INSERM CIC 1413 Nantes University, and Service des Maladies Infectieuses, Centre hospitalier universitaire de l'Hôtel-Dieu, Nantes, France.
CHU de Nantes, Direction de la Recherche, Nantes, France.
J Antimicrob Chemother. 2020 Jun 1;75(6):1618-1622. doi: 10.1093/jac/dkaa056.
Few long-term data are available in subjects having initiated ART with an NRTI-sparing regimen.
Outcomes of subjects enrolled in the NEAT 001/ANRS 143 randomized clinical trial (comparing ritonavir-boosted darunavir + raltegravir versus ritonavir-boosted darunavir + tenofovir disoproxil fumarate/emtricitabine) were retrospectively collected, through anonymized electronic case report forms, up to 6 years post-enrolment.

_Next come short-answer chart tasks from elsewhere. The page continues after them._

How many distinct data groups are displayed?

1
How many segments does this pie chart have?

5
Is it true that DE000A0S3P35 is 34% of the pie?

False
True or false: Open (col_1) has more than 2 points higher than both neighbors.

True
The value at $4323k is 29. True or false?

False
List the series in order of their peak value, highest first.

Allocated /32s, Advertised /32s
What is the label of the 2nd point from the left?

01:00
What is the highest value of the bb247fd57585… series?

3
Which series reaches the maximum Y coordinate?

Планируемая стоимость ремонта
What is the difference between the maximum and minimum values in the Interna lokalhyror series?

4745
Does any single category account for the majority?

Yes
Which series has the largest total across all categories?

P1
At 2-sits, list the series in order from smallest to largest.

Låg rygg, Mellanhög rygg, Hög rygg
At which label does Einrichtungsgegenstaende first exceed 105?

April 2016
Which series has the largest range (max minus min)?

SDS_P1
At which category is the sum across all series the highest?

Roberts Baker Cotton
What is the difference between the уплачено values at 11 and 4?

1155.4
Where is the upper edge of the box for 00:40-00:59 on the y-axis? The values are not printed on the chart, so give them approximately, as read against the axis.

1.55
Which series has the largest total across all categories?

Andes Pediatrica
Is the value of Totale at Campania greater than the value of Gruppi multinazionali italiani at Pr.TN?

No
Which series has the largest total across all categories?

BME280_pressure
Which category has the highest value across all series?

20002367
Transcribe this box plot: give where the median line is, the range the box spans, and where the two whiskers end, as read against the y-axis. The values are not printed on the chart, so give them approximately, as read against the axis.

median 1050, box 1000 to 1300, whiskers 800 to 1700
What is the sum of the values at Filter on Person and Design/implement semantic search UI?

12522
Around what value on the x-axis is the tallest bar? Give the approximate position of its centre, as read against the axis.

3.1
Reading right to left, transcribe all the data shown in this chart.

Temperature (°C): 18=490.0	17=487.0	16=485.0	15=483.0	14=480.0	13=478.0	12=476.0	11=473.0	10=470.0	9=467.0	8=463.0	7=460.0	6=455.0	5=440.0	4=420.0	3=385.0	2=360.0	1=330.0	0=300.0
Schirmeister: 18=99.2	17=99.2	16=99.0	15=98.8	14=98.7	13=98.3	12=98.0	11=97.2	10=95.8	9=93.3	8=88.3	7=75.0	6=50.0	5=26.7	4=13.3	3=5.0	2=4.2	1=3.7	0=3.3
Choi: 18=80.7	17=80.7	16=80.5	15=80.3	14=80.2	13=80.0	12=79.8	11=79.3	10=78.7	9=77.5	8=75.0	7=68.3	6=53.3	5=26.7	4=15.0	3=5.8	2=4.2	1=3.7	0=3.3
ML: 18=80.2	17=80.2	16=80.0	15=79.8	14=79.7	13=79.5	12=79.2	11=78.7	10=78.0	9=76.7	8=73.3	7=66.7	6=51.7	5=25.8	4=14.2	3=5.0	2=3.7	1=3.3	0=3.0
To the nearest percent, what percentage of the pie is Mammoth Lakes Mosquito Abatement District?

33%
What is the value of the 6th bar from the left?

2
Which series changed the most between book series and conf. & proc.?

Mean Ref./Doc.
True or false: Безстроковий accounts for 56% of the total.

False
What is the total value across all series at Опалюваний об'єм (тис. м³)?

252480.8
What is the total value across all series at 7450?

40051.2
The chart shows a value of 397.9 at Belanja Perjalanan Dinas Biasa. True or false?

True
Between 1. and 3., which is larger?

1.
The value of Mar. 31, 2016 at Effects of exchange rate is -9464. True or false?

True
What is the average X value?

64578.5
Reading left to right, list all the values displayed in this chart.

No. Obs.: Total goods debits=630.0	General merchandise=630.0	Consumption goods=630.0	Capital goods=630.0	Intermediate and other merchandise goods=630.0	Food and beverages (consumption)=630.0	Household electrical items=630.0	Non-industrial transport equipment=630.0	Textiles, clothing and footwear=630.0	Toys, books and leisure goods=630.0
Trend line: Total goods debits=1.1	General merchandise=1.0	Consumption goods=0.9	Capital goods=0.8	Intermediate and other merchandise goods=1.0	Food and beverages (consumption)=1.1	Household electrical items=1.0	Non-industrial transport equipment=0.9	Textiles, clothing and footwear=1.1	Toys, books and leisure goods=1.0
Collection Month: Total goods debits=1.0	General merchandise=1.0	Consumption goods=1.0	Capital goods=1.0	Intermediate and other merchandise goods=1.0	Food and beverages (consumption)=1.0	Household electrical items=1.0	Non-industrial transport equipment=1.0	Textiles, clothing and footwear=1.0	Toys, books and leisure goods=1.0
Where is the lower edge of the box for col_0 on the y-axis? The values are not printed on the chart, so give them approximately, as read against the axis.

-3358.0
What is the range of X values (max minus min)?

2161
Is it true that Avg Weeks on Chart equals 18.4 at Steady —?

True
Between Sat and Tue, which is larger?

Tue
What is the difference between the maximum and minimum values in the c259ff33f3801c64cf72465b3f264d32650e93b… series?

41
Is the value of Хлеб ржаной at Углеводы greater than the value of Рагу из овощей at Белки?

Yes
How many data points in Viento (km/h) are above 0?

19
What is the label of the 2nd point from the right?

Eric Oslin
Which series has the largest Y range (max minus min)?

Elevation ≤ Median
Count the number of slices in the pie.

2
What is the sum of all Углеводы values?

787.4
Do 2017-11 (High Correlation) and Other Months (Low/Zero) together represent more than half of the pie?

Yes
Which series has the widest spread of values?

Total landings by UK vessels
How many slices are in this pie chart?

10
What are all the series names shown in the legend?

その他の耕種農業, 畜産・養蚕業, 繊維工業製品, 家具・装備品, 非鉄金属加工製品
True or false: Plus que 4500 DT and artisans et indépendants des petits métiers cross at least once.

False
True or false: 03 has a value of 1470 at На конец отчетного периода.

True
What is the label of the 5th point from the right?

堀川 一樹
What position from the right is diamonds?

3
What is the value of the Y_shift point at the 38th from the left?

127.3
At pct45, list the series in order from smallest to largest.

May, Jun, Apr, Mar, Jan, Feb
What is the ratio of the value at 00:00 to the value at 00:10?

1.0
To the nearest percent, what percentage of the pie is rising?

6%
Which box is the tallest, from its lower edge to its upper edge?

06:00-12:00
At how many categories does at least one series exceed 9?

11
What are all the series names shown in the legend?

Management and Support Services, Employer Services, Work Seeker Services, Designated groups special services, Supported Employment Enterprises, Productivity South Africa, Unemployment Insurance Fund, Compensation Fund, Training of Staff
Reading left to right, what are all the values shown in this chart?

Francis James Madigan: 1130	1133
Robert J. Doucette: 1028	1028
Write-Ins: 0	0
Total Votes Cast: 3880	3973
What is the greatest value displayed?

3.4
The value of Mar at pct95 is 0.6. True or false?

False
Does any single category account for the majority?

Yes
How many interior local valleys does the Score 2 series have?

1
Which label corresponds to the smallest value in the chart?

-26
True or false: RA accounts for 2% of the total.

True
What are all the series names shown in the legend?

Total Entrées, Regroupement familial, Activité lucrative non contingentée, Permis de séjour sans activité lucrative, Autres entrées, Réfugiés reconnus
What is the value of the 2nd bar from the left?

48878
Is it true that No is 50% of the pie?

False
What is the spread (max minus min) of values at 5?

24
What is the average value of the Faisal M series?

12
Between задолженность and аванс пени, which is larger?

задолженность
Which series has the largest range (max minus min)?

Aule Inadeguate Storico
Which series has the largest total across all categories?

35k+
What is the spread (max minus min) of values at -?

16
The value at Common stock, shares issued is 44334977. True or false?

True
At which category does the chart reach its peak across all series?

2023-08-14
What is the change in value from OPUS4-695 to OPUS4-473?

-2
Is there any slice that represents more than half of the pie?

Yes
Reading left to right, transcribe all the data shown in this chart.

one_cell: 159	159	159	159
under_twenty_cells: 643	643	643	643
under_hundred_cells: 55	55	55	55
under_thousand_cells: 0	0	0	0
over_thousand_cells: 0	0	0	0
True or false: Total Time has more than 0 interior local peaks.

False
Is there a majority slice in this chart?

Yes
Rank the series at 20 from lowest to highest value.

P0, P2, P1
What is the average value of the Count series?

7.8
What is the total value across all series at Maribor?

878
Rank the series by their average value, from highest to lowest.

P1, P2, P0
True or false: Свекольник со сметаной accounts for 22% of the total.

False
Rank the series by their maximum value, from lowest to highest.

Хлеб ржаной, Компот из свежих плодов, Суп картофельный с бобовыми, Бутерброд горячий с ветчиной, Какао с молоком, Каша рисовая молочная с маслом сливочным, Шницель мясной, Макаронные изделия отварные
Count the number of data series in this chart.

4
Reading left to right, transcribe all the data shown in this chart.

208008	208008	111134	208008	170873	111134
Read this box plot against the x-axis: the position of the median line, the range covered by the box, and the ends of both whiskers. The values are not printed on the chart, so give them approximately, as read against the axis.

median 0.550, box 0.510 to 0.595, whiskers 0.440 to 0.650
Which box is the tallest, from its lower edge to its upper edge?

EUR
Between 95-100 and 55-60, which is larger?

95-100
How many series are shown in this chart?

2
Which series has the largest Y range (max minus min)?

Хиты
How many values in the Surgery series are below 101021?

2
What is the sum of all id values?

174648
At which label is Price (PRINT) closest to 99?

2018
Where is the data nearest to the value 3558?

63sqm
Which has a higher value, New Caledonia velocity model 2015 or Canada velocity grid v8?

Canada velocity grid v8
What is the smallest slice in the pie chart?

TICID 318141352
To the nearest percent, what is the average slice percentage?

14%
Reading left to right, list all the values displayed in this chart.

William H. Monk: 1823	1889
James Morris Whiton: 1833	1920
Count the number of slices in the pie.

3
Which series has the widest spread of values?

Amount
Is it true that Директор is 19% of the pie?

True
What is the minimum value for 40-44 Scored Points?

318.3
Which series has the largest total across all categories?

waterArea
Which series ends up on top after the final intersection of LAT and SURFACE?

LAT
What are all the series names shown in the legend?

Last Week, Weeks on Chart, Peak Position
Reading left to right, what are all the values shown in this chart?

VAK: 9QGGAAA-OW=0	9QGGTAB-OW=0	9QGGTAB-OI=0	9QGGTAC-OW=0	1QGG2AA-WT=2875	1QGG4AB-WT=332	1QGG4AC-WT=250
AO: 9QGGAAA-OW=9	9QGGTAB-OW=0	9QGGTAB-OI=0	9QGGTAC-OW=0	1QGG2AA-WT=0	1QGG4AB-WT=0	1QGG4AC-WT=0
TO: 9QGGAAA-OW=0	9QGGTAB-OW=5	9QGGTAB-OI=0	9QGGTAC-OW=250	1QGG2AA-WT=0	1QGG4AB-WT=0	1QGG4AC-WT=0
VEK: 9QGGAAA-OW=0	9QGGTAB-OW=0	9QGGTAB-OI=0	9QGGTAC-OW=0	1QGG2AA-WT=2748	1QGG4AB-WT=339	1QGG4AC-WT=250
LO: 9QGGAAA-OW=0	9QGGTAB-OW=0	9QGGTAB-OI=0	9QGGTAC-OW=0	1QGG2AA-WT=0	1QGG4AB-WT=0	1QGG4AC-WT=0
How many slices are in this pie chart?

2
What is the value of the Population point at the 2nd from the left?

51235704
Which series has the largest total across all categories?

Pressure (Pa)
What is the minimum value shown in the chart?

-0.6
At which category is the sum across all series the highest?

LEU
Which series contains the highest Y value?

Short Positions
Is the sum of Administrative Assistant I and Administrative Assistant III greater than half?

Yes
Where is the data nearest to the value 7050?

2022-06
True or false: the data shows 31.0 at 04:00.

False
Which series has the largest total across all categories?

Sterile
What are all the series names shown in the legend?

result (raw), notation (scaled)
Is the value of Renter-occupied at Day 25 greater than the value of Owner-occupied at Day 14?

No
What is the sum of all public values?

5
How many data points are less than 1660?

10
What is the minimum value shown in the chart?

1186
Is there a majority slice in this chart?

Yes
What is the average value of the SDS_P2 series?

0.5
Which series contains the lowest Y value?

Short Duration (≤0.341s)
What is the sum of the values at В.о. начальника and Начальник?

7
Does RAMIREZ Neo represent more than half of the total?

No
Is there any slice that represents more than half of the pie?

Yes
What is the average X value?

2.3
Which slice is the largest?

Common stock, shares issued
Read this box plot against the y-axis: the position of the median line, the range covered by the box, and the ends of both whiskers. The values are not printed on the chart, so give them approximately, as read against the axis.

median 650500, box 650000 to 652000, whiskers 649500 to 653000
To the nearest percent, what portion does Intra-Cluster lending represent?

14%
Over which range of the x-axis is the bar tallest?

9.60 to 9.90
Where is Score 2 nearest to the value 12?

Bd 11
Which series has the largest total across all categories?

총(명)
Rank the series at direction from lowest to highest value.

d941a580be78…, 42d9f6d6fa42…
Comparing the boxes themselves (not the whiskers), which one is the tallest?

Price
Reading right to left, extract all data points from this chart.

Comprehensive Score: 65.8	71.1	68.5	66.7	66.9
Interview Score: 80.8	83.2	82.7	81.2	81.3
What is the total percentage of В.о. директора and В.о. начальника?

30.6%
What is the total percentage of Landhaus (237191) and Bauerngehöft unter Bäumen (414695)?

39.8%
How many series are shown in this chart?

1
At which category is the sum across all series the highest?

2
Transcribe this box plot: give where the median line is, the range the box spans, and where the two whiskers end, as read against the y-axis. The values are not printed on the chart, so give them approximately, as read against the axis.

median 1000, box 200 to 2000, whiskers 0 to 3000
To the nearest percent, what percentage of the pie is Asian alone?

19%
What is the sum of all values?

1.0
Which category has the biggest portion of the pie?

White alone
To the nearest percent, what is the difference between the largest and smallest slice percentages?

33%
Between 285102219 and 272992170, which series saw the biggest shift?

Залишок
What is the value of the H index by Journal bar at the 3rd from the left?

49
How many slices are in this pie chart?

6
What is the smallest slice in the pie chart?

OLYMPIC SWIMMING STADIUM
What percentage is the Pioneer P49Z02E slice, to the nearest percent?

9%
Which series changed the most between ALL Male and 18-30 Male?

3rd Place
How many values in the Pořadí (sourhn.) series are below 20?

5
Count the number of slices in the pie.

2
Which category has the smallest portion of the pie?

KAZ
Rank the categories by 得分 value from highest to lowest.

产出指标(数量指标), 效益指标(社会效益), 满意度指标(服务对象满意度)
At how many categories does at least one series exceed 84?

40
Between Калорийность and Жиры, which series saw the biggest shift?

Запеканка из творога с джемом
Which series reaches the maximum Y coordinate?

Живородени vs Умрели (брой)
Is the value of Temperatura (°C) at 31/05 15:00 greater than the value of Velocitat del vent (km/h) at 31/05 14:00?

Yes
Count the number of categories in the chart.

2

The last NEAT 001 visit (Week 96) was conducted in 745/805 randomized subjects (363/401 ritonavir-boosted darunavir + raltegravir and 382/404 ritonavir-boosted darunavir + tenofovir disoproxil fumarate/emtricitabine). Of these, 430 were enrolled in NEAT 001/ANRS 143 LONG TERM (NLT) study (201 raltegravir, 229 tenofovir disoproxil fumarate/emtricitabine), with a median follow-up of 44.4 months.
During NLT follow-up, the proportion of AIDS, non-AIDS events, virological rebound and serious adverse events, discontinuation for virological failure and for adverse events did not differ between groups; discontinuations for virological failure since NEAT 001 inclusion were more frequent in subjects with baseline CD4 <200 cells/mm3 (11.9% versus 5.3%; P = 0.077). At last follow-up, a quarter of subjects (22.2% for ritonavir-boosted darunavir + raltegravir and 29.7% for ritonavir-boosted darunavir + tenofovir disoproxil fumarate/emtricitabine) were still receiving their initial regimen. Integrase inhibitor exposure was not associated with weight gain (P = 0.48), while tenofovir disoproxil fumarate exposure was associated with a trend to higher creatinine increase (P = 0.067).
After a median of 5.6 years, subjects initiating ritonavir-boosted darunavir + raltegravir or ritonavir-boosted darunavir + tenofovir disoproxil fumarate/emtricitabine experienced few serious clinical adverse events. Most discontinuations were for reasons unrelated to adverse events or virological failure.
在开始使用无核苷类逆转录酶抑制剂(NRTI)方案的患者中,仅有少量长期数据可用。
通过匿名电子病例报告表,回顾性收集参加 NEAT 001/ANRS 143 随机临床试验(比较利托那韦增强的达芦那韦+拉替拉韦与利托那韦增强的达芦那韦+替诺福韦二吡呋酯/恩曲他滨)中入组患者的结局数据,随访时间最长达 6 年。
最后一次 NEAT 001 访视(第 96 周)在 805 名随机受试者中的 745 名(利托那韦增强的达芦那韦+拉替拉韦 363 名,利托那韦增强的达芦那韦+替诺福韦二吡呋酯/恩曲他滨 382 名)中进行。其中,430 名入组 NEAT 001/ANRS 143 长期(NLT)研究(拉替拉韦 201 名,替诺福韦二吡呋酯/恩曲他滨 229 名),中位随访时间为 44.4 个月。
在 NLT 随访期间,两组之间艾滋病、非艾滋病事件、病毒学反弹和严重不良事件的比例、因病毒学失败和因不良事件停药无差异;自 NEAT 001 入组以来,因病毒学失败而停药的患者中,基线 CD4<200 个细胞/mm3 的患者更为常见(11.9%比 5.3%;P=0.077)。最后一次随访时,四分之一的患者(利托那韦增强的达芦那韦+拉替拉韦组为 22.2%,利托那韦增强的达芦那韦+替诺福韦二吡呋酯/恩曲他滨组为 29.7%)仍在使用初始方案。整合酶抑制剂暴露与体重增加无关(P=0.48),而替诺福韦二吡呋酯暴露与肌酐升高趋势相关(P=0.067)。
中位随访 5.6 年后,开始使用利托那韦增强的达芦那韦+拉替拉韦或利托那韦增强的达芦那韦+替诺福韦二吡呋酯/恩曲他滨的患者经历了较少的严重临床不良事件。大多数停药与不良事件或病毒学失败无关。